As I said, the generator seemed to perform better in the summer with a lot of A/C load and no resistive heat load, so maybe, as some of you have mentioned, I really had it loaded up quite a bit more now. That could be part of the problem, but wouldn't truly explain why the 40D couldn't keep up. Note that the generator has a 50amp (or maybe it's 60) breaker so if I was approaching maximum for the generator, I would have thought that would have tripped. I never should have gotten to the point of overloading the 40D. I do think I may nonetheless be loading it pretty heavy, so if the governor leaves something to be desired, maybe this could be it.
My fuel filter has been in for many years, but I get extremely clean fuel without ever any particulate or parafin and I've never had any fuel-related problems, so I'm not thinking that would be it but it would be any easy thing to change I guess.
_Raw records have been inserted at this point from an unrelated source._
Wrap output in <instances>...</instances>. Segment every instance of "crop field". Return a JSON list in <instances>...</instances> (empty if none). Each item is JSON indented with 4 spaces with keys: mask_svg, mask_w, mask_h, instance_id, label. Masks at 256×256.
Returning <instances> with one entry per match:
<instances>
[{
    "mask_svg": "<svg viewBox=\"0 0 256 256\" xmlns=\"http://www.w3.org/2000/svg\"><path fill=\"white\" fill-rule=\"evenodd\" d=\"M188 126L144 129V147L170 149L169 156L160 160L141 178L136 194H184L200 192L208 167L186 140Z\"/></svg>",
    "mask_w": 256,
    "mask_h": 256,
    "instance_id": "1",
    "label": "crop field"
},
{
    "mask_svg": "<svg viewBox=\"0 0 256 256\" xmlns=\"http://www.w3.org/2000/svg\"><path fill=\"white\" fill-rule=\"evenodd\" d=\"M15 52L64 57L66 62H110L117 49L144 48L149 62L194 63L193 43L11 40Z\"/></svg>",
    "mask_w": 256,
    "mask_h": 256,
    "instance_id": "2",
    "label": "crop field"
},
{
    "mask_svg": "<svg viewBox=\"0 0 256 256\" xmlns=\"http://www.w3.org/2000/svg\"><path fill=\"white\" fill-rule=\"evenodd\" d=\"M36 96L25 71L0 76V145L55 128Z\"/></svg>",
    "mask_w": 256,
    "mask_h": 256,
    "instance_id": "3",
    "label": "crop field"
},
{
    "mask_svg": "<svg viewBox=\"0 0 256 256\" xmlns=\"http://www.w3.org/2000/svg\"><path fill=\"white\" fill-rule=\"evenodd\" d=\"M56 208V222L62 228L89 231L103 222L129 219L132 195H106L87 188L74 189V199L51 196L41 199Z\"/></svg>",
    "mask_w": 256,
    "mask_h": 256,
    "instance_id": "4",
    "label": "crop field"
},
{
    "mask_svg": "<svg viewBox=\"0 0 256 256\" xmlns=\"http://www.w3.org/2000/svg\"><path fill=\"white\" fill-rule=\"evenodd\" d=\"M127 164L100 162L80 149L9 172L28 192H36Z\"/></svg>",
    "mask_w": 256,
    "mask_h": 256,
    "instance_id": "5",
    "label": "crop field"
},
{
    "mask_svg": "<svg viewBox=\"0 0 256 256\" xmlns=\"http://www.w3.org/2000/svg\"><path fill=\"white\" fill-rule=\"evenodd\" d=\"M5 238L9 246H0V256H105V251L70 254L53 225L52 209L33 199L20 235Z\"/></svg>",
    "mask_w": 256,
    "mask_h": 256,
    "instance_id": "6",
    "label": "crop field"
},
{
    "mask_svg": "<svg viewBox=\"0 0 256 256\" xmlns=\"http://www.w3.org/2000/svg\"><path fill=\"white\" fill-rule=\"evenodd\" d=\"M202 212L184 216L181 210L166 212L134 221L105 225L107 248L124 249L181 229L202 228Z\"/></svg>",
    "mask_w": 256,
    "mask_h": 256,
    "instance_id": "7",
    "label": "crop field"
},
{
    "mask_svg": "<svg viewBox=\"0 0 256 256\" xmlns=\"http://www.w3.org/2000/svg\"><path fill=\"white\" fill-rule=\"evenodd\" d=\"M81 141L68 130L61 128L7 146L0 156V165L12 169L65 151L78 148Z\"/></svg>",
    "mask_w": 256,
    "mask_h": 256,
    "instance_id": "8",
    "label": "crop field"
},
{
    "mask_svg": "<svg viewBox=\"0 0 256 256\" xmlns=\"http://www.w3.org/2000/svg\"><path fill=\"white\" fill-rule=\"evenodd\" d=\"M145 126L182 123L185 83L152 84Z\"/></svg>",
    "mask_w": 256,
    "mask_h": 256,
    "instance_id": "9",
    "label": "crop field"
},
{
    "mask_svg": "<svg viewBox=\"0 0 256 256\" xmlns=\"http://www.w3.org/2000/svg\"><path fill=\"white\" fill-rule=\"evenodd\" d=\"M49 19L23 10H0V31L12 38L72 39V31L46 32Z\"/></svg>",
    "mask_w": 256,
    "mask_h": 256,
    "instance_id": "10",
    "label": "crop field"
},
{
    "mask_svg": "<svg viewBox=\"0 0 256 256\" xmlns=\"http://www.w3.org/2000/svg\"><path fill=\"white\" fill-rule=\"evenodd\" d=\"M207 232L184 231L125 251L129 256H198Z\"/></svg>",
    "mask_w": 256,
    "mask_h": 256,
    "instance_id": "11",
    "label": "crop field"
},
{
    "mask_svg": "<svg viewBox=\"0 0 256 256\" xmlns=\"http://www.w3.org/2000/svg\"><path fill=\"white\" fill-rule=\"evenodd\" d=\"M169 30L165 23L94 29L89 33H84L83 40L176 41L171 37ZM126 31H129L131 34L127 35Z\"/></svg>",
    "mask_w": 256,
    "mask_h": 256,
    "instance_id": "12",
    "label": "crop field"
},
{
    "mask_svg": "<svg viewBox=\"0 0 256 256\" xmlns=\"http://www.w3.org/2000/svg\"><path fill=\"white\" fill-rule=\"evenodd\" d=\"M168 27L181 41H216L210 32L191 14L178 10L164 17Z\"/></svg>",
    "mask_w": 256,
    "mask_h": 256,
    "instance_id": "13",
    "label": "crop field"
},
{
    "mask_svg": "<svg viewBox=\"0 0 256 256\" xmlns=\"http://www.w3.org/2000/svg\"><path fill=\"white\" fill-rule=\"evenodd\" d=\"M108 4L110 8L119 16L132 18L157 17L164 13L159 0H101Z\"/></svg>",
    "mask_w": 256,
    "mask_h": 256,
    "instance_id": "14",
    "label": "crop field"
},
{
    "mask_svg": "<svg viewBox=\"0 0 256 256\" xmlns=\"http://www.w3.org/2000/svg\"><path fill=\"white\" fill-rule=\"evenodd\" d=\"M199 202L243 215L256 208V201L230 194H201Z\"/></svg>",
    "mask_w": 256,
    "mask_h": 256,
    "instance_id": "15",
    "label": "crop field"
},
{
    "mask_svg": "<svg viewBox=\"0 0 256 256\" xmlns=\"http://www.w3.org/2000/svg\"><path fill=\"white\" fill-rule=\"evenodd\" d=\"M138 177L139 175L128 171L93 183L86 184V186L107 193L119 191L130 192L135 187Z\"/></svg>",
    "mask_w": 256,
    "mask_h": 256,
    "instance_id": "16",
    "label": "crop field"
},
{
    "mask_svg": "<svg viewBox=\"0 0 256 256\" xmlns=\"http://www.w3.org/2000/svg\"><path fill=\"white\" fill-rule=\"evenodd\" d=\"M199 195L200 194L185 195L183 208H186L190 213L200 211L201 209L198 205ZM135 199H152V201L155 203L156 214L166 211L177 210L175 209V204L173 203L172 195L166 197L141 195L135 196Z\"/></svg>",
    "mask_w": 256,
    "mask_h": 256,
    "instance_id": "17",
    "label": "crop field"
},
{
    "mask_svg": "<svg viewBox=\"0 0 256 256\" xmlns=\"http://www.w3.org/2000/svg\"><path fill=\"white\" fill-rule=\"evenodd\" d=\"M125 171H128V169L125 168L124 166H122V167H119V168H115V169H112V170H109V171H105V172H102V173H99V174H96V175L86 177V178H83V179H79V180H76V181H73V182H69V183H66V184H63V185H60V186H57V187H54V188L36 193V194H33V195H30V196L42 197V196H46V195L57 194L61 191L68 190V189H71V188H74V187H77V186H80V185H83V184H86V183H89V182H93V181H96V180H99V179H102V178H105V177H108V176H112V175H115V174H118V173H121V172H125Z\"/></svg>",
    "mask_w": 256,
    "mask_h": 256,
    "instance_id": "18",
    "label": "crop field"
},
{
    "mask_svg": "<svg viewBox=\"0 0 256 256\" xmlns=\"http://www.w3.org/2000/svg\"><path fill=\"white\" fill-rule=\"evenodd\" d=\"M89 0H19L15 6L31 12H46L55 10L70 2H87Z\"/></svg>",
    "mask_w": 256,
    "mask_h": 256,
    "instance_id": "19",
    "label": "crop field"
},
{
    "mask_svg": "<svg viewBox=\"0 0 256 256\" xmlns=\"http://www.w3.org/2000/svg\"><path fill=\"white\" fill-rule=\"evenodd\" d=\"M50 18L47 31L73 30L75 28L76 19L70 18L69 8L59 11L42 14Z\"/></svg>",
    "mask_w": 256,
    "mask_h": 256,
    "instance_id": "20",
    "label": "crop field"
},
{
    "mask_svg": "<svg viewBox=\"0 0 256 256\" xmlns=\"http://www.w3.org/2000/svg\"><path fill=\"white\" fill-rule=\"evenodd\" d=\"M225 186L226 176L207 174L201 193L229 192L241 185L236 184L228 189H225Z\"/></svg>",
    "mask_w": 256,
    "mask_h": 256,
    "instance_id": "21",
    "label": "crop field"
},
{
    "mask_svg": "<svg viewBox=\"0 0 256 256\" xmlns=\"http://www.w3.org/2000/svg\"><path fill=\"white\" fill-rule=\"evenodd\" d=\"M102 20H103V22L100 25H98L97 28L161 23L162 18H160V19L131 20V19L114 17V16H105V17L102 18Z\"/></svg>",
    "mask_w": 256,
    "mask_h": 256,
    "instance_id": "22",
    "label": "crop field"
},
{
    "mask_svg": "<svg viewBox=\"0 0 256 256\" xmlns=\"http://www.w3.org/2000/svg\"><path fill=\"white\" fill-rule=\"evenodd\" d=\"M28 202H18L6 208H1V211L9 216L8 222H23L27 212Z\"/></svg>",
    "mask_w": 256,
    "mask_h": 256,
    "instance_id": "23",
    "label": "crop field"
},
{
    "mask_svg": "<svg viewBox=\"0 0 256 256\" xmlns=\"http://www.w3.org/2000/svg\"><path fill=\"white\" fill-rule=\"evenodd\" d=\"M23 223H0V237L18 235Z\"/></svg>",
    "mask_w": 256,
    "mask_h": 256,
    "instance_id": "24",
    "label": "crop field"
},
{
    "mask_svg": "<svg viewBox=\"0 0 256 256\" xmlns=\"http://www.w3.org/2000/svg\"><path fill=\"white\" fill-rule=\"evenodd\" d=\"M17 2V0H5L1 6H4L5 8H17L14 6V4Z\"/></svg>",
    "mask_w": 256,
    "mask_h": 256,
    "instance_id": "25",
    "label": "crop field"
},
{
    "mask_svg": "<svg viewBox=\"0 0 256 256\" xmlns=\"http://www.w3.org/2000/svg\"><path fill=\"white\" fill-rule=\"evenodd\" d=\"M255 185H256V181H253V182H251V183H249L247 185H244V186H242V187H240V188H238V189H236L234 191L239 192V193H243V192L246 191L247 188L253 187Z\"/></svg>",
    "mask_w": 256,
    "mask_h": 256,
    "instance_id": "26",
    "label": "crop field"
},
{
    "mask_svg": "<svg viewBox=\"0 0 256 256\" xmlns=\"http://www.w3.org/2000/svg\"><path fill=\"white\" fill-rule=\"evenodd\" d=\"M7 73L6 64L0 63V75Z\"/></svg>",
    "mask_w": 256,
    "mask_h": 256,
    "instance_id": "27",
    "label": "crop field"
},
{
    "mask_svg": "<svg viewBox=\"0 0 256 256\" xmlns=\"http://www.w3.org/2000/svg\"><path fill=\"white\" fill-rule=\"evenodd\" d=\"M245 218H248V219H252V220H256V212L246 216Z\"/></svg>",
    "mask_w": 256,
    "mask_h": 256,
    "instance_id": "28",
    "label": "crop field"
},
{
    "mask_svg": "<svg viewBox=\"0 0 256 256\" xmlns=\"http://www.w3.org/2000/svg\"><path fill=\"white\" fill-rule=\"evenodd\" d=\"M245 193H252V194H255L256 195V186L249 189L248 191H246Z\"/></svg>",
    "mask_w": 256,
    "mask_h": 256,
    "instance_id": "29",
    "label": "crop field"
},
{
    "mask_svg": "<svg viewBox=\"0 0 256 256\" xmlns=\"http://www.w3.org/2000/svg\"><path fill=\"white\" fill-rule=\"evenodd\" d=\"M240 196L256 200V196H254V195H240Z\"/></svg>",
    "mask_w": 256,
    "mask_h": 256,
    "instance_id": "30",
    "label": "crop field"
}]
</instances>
Tractor had plenty of time to come up to operating temperature and the the temp outside was about 20 F.
Up to now, I've always felt the governor was working, at least to some degree, because as heavy loads like the A/C or refrigerator were added, I'd see a small torquing of the generator on it's carry-all and everything would keep right on humming. Maybe the heater loads, since they come on and stay, are creating a more cumulative effect. Unfortuneately, I didn't measure the load current, but will now.
I have a Fluke 41 power quality monitor which gives me highly accurate readings of voltage, (and yes current - which I didn't use) frequency and harmonic distortion and also a very nice waveform LCD display. As I saw the frequency and voltage drop, I did increase the throttle, but really didn't pay enough attention to the actual RPMs. I did note that it appears that I didn't ever need to position the throttle to the point of getting the "540" to come one and if I did, the voltage would be about 135v and frequency at 63-65 hz with a light load. Obviously, as I loaded it up, I'd see both readings drop significantly.
I'm still leaning toward poor governor performance. Rick, I don't know what the "throttle linkage friction disc" is, so if ANYONE has a picture or page from the manual that would be helpful.
I'm still convinced that the PTO generator is the way to go (plenty of power and no additional engine to maintain) and I'm sure I'll figure this out. I just wish I had more time to play with it but when you're just trying to get power to the house, you tend to focus on what keeps it going and not on testing what might stop it. I really wish however I would have simply looked to see if as I was adding load, did I always move the throttle to a new position, and get the same RPMs/frequency/voltage, or not? I think that would have pretty much confirmed the tractor was not keeping up (which I already believe to be the case) and then I could have focused on what might cause that. Oh well, I guess I'll have to simulate the outage and put all the loads back on the generator before warm weather arrives. Thanks again everyone and if you have further thoughts, please send them my way.